Instruction: Your answer should repeat every record verbatim.

Records shown:
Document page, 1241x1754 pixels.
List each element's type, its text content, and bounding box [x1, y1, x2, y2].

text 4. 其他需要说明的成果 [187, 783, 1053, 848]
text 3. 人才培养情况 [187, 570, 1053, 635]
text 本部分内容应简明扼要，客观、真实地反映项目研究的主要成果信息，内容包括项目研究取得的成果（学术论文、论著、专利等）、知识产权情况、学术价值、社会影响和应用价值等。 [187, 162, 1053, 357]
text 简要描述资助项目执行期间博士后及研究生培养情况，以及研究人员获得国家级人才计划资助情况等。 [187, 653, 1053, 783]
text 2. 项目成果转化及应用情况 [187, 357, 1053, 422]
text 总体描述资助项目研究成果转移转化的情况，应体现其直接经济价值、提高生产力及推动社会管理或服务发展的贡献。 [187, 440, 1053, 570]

Response to this task:
Document page, 1241x1754 pixels.
List each element's type, its text content, and bounding box [x1, y1, x2, y2].

text 4. 其他需要说明的成果 [187, 783, 1053, 848]
text 3. 人才培养情况 [187, 570, 1053, 635]
text 本部分内容应简明扼要，客观、真实地反映项目研究的主要成果信息，内容包括项目研究取得的成果（学术论文、论著、专利等）、知识产权情况、学术价值、社会影响和应用价值等。 [187, 162, 1053, 357]
text 简要描述资助项目执行期间博士后及研究生培养情况，以及研究人员获得国家级人才计划资助情况等。 [187, 653, 1053, 783]
text 2. 项目成果转化及应用情况 [187, 357, 1053, 422]
text 总体描述资助项目研究成果转移转化的情况，应体现其直接经济价值、提高生产力及推动社会管理或服务发展的贡献。 [187, 440, 1053, 570]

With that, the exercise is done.